People v. Self
Before: Nicholson
Opinion
NICHOLSON, J. The Welfare and Institutions Code provides that a juvenile court may find a 14- or 15-year-old unfit to be dealt with under the juvenile court law if the district attorney alleges the minor committed one of the offenses (hereafter, a predicate offense) specified in Welfare and Institutions Code section 707, subdivision (d). (Further statutory references are to the Welfare and Institutions Code.) If the juvenile court makes such a finding, the district attorney may proceed against the minor in the superior court under the criminal law. (§ 707.1, subd. (a).) Here, we decide whether the superior court must return the case to the juvenile court if the minor is convicted of nonpredicate offenses but the predicate offense is dismissed.
After the district attorney alleged that 15-year-old Erik R. Self committed attempted murder (a predicate offense) and other offenses (nonpredicate offenses), the juvenile court found him unfit to be dealt with under the juvenile court law. In the superior court, the minor was tried and convicted by jury of first and second degree burglary and assault with a deadly weapon (nonpredicate offenses). The jury also found he used a deadly weapon and inflicted great bodily injury. However, the jury hung on the attempted murder charge, and the court dismissed that charge on the district attorney’s motion. After denying the minor’s motion to return the case to the juvenile court, the superior court sentenced him to state prison for 10 years.
We conclude the superior court was not required to return the case to the juvenile court after it dismissed the attempted murder charge. Accordingly, we affirm.
[61]Facts
On February 26, 1995, at approximately 12:30 a.m., the minor and a friend went to Denise Birchfield’s home to steal her car. The minor broke into Birchfield’s car, found her spare house key in a door pocket and entered the house to search for her car keys.
Birchfield was awakened by the sound of the key turning the lock on her front door.
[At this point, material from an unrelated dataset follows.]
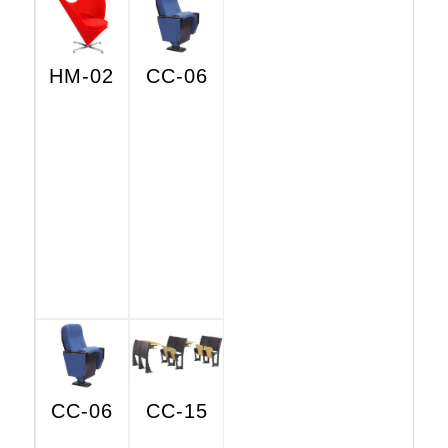
HM-02
CC-06
CC-06
CC-15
After seeing the entry light come on and hearing noises coming from the kitchen, she called out her son’s name, thinking he had come home late. As she got out of bed and walked down the hall, she saw a light go out. She approached the family room and observed someone in the comer holding an object. Before she could react or say anything, the minor stabbed her with a knife twice just below her right breast. She fell to the floor, and he stabbed her twice in the left leg and once in the left ear. One of the stabbings lacerated her liver, which was potentially life threatening.